National security A picture of an Afghan friend uploaded to Some proves that there is no innocent data, says a recent safety working life professor

Valtteri Vuorisalon from the voice to hear genuine enthusiasm.

“I have always had two loves outside my family: security policy and information technology. I’ve been spinning with the two for over 20 years. When you have three small children, you have a lot of free time to do all sorts of things, ”he jokes.

Vuorisalo has just started at the University of Tampere as Finland’s first professor of national security and security policy. Pesti is five years old and part-time.

“We are on the brink of major change. We are living in an extremely interesting time, ”says Vuorisalo.

Working life professorships are still a relatively new phenomenon in the Finnish university world. Their purpose is to bring practical working life closer to university teaching and to strengthen the social interaction of universities.

Technology is increasingly affecting safety, emphasizes the Dean of the Faculty of Management and Economics at the University of Tampere Matti Sommarberg.

“The theme is growing and relevant. A working life professorship is a flexible tool for a new issue, ”he says.

“The topic is changing and rising. There is a limited supply of willing and suitable people. Vuorisalo has the perfect background for this, which is why we decided to call him. ”

Technology is increasingly affecting safety.

University of Tampere is Vuorisalo ‘s alma mater, or home university, where he has argued Doctor of Social Sciences. The actual bread work is in the consulting company Accenture, where Vuorisalo manages the Tampere office and is responsible for national security customers.

“My career has been that I have visited peacekeeping missions a few times, consulted the Defense Forces and the security sector, and made a dissertation on the defense industry in particular and on how to innovate and create something new,” he sums up.

Vuorisalo is a Visiting Fellow at the Department of Military Science at King’s College London. There is interest in Vuorisalo’s special passion, which will soon be shared by the students of the University of Tampere:

“What are the implications of moving from network-centric performance and performance to data-centric performance and performance.”

Vuorisalo says he doesn’t have to think about his goals for the next five years at the University of Tampere. They come directly from the employer: teaching, research, and social interaction.

“At the heart of all three are the transition to a data-centric society and the implications of the transition. That is what I will focus on in teaching and research. The social interaction is that it brings this view to the fore. ”

Data centricity may sound abstract and difficult, but it has become an increasingly central concept in the security and defense sectors in recent years.

For example, the U.S. Pentagon, the world’s leading military power, released a new information management or data strategy less than a year ago.
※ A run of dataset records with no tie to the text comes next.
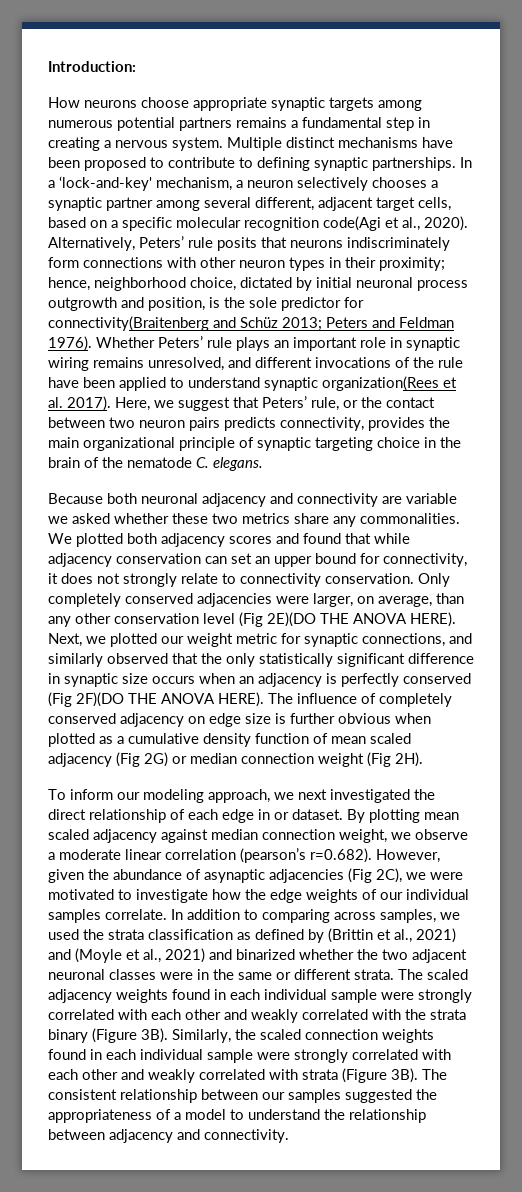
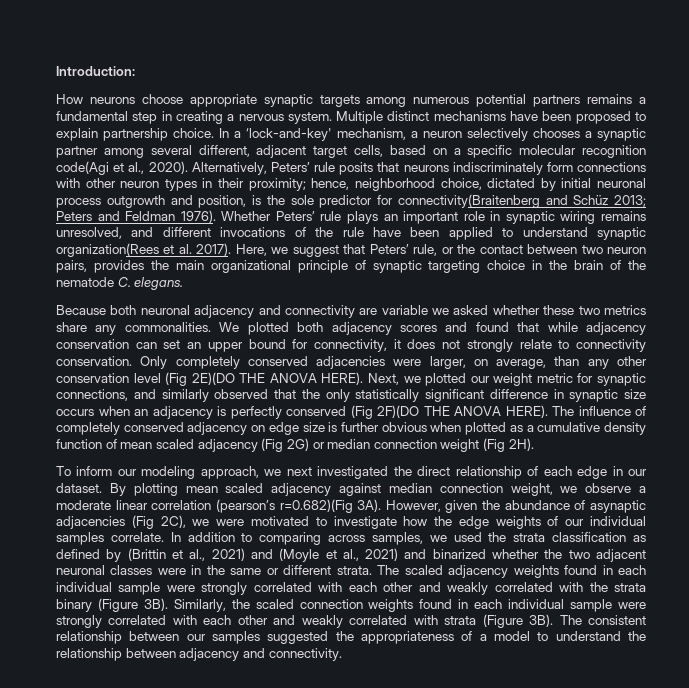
[168,157,456,171] contribute to defining synaptic partnerships. -> [56,128,215,141] explain partnership choice.
[189,417,364,431] pairs predicts connectivity, -> [56,260,87,273] pairs,
[274,812,289,820] or -> [628,469,648,476] our
[310,848,372,863] r=0.682). -> [279,499,382,513] r=0.682)(Fig 3A).

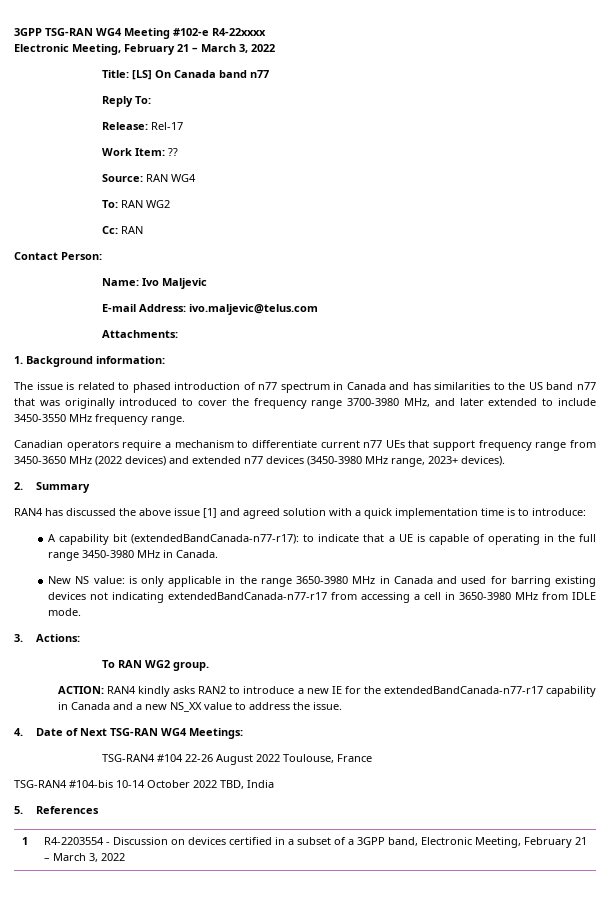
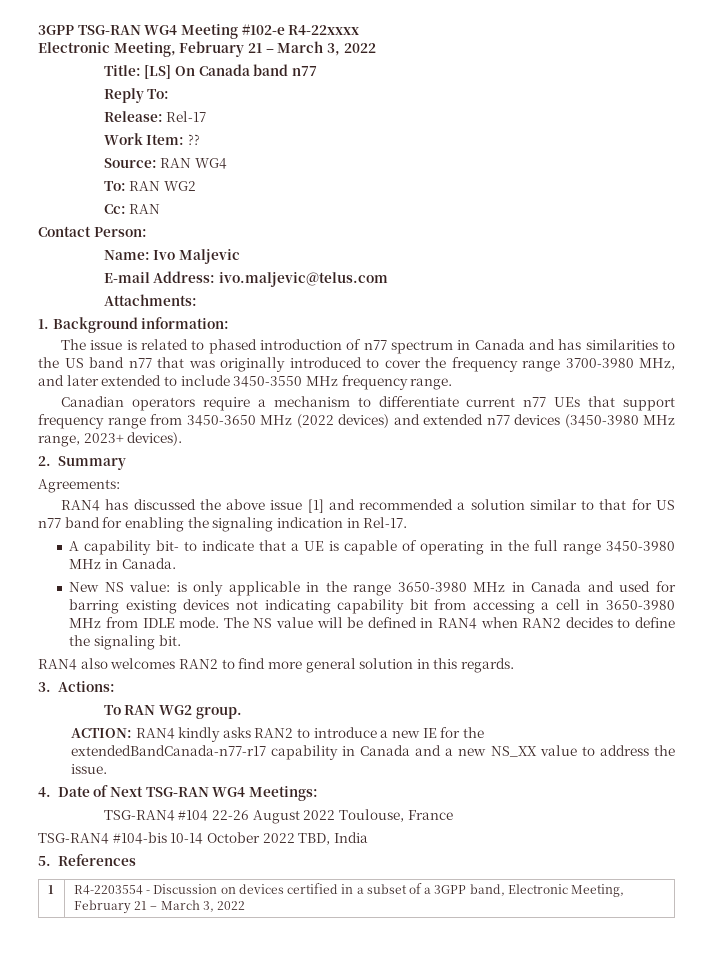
(90, 487) none -> [38,479,120,493] // Agreements:
[243,508,586,519] agreed solution with a quick implementation time is to introduce: -> [359,499,675,510] [38,517,408,532] recommended a solution similar to that for US n77 band for enabling the signaling indication in Rel-17.
[113,534,300,544] bit (extendedBandCanada-n77-r17): -> [155,540,179,551] bit-
[168,592,328,600] extendedBandCanada-n77-r17 -> [337,599,428,614] capability bit
(82, 612) none -> [223,617,675,629] [69,635,181,650] [38,658,515,673] The NS value will be defined in RAN4 when RAN2 decides to define the signaling bit. // RAN4 also welcomes RAN2 to find more general solution in this regards.

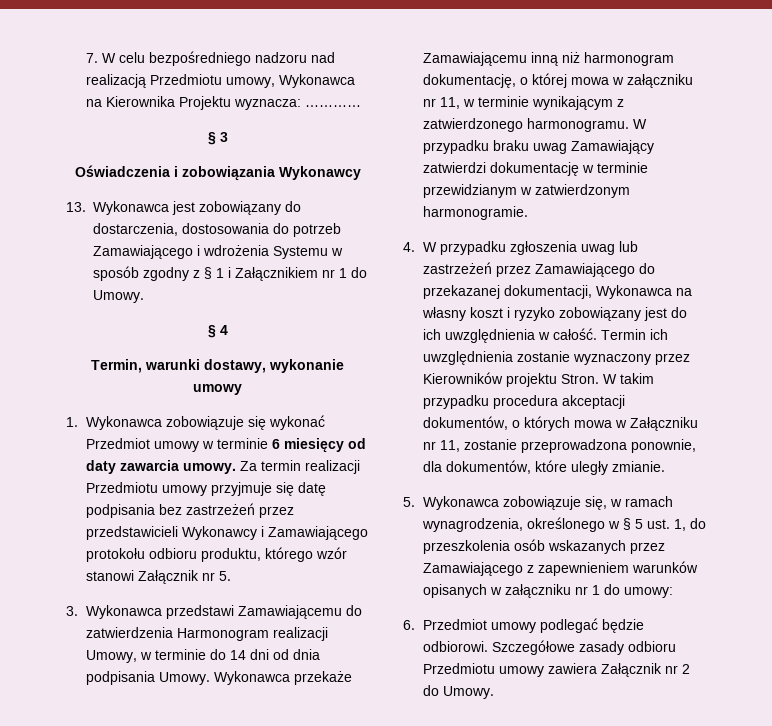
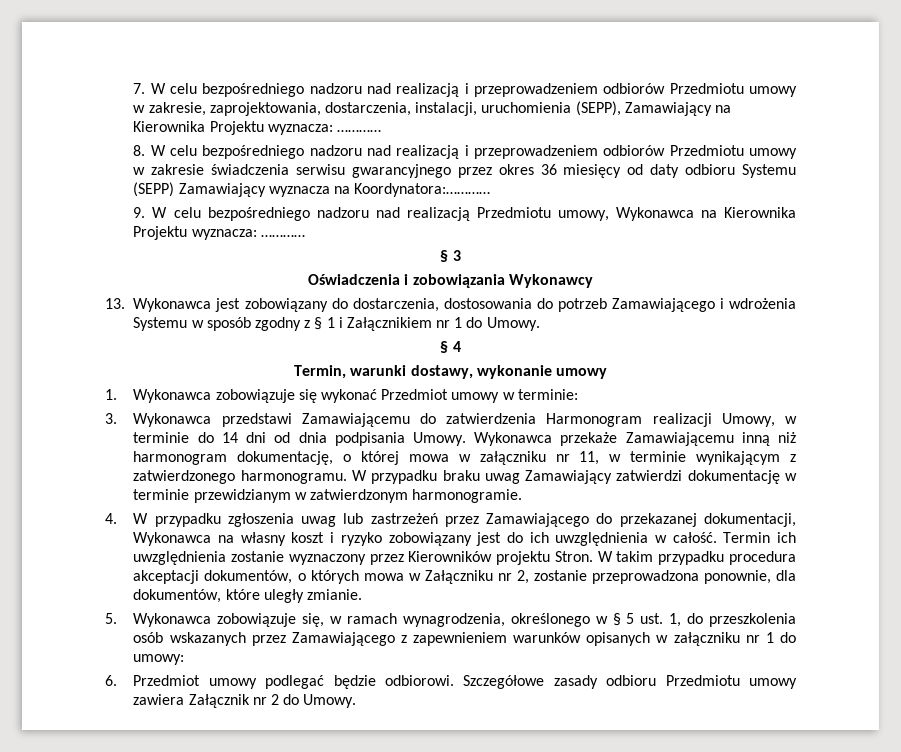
(146, 81) none -> [464,83,797,97] [133,101,731,116] [133,121,381,135] [133,145,797,159] [133,164,796,178] [133,182,491,197] [133,207,470,221] i przeprowadzeniem odbiorów Przedmiotu umowy w zakresie, zaprojektowania, dostarczenia, instalacji, uruchomienia (SEPP), Zamawiający na Kierownika Projektu wyznacza: ………… // 8. W celu bezpośredniego nadzoru nad realizacją i przeprowadzeniem odbiorów Przedmiotu umowy w zakresie świadczenia serwisu gwarancyjnego przez okres 36 miesięcy od daty odbioru Systemu (SEPP) Zamawiający wyznacza na Koordynatora:………… // 9. W celu bezpośredniego nadzoru nad realizacją
[216,438,366,453] [85,460,360,474] [85,482,326,496] [85,503,294,518] [85,526,368,540] [85,547,347,562] [85,570,231,584] terminie 6 miesięcy od daty zawarcia umowy. Za termin realizacji Przedmiotu umowy przyjmuje się datę podpisania bez zastrzeżeń przez przedstawicieli Wykonawcy i Zamawiającego protokołu odbioru produktu, którego wzór stanowi Załącznik nr 5. -> [517,389,578,400] terminie:
[439,440,460,452] 11, -> [516,570,529,584] 2,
The vision written in the strategy is that the Pentagon will be a data-centric organization in the future.

Twisted from iron wire, this means that data is seen as a strategic resource that is effectively implemented on battlefields. The war is won by the one who is able to collect the most data and is able to modify it for their use.

Last over the years, military scientists have spent a great deal of time researching network-centric warfare. So what is the difference between network and data centric?

“In network-centric warfare, the role of data in performance is to enhance the efficiency of an operation or system, such as a military aircraft,” says Vuorisalo.

“In a data-centric world, it goes the other way. The function of a function, system, or device begins to be that it intercepts data and protects the data flow, which is, in fact, the primary key to operation and efficiency. Not so much the device that was wanted to be more efficient in network-centric warfare. ”

The war is won by the one who is able to collect the most data and is able to modify it for their use.

Data centricity is evolving rapidly and the global security environment is constantly changing. The end result is a complex world full of surprises that are difficult and even impossible to prepare for.

For example, Vuorisalo takes the augmented reality mobile game, Pokémon Gon.

“Overnight, the children’s playground changed Pokémon Go -battle arena, and no one asked or even could ask anyone for permission. The space planned by the municipality became completely different and suddenly filled with teenagers and adults with their phones. ”

“I just want to highlight how suddenly and quickly a familiar physical space experience can change. There is not even a way to prepare for this. ”

Vuorisalo recalls that humanity is now in a situation where everything is remembered. It creates surprises.

“There is no more innocent data. How do you know how today’s innocent data will be treated in ten years? ”

A recent example of the loss of data innocence are still recently uploaded to social media photos of Afghan friends, acquaintances, or relatives. Indeed, after the extremist organization Taliban came to power, they could suddenly be a life-threatening risk to those described.

“We’re on the verge of something new.”